According to https://github.com/tomas/needle/blob/master/lib/multipart.js#L45, needle tries to heuristically determine if it should process and re-encode the payload data based on the content-type; there is apparently no way to instruct it to skip this re-encoding and send the data exactly as-is while still using a text content-type.
I see. So what should we do in this case? Allow passing something like multipart: 'raw' to skip re-encoding, or include some other method of preventing these weird conversions to happen?

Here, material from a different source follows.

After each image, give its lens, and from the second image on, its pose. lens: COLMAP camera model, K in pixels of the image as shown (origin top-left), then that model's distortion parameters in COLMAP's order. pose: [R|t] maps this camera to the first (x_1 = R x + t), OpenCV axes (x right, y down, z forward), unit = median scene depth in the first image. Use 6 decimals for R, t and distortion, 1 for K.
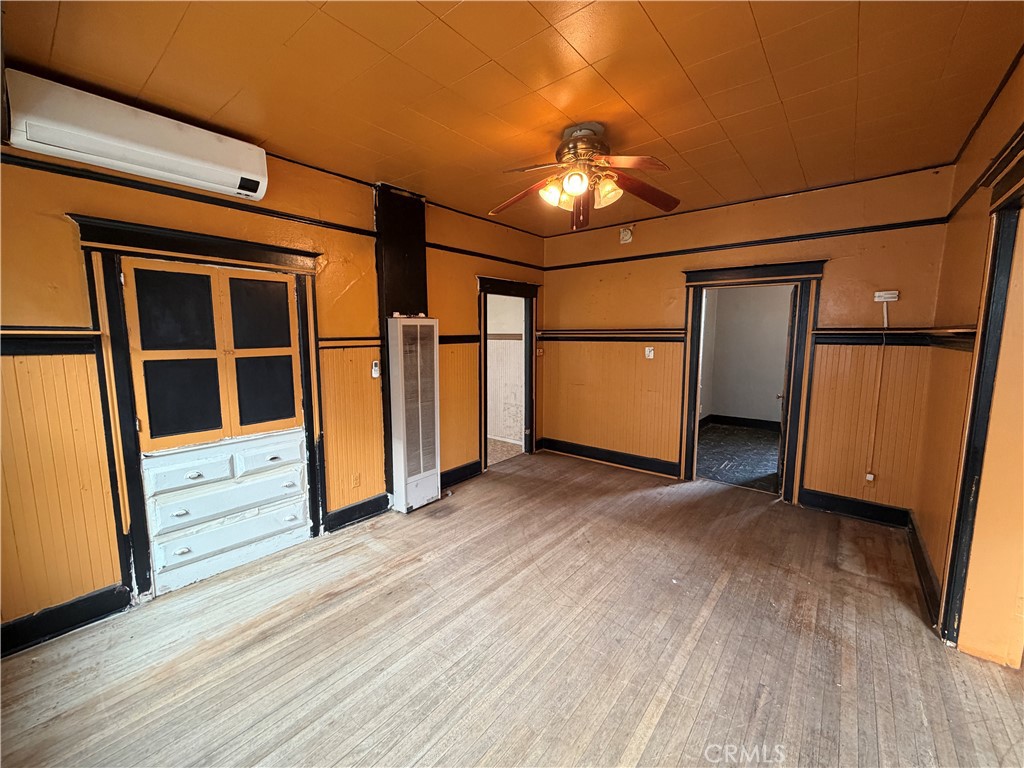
lens RADIAL K [[418.5, 0, 490.6], [0, 418.5, 379.0], [0, 0, 1]] dist [0.000441, 0.000784]
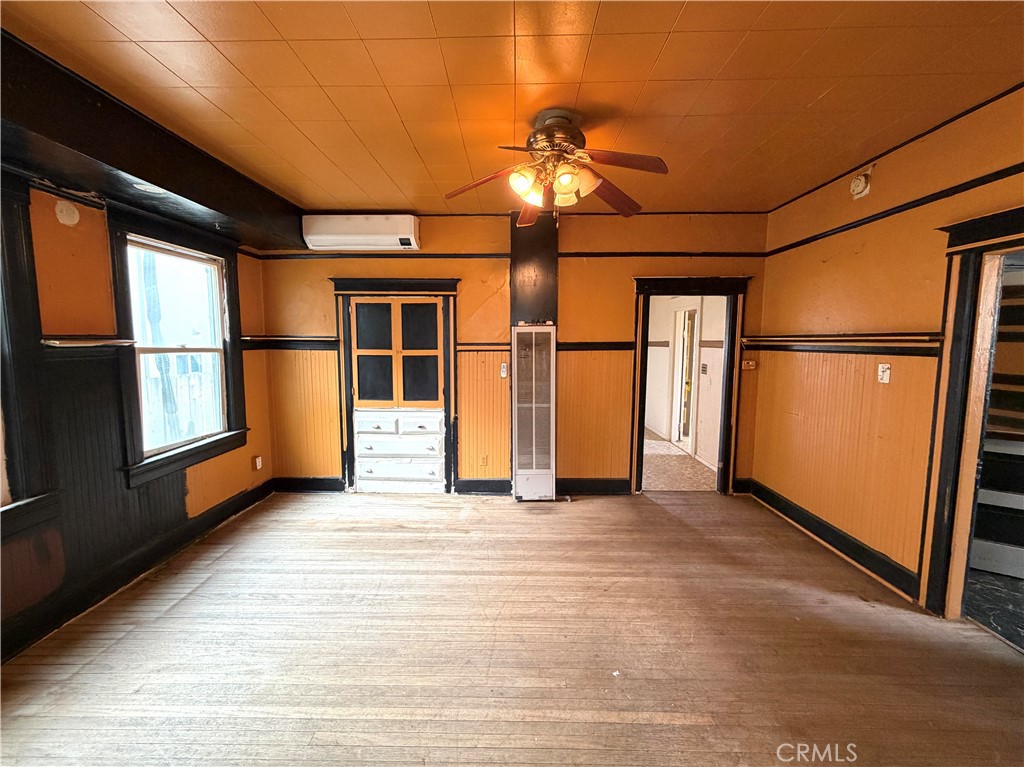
lens RADIAL K [[418.5, 0, 501.7], [0, 418.5, 377.5], [0, 0, 1]] dist [0.000441, 0.000784]
pose [[0.624754, 0.072071, -0.777488, 0.706366], [-0.086596, 0.995984, 0.022740, -0.032880], [0.776005, 0.053121, 0.628486, 0.286461]]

Thanks for the very detailed bug report, by the way!
multipart: 'raw' could be technically workable, but feels very unsatisfying.
If you receive a binary Buffer for that part (or a file, which readFile then turns into a Buffer), wouldn't it make sense to just always send that as binary without re-encoding? In that case, I might just do something like this:
(code example moved to PR #405)
That seemed to work for the test case in this issue, at least: I get the content-type I want, a binary transfer-encoding, and the correct UTF-8 bytes, in both cases.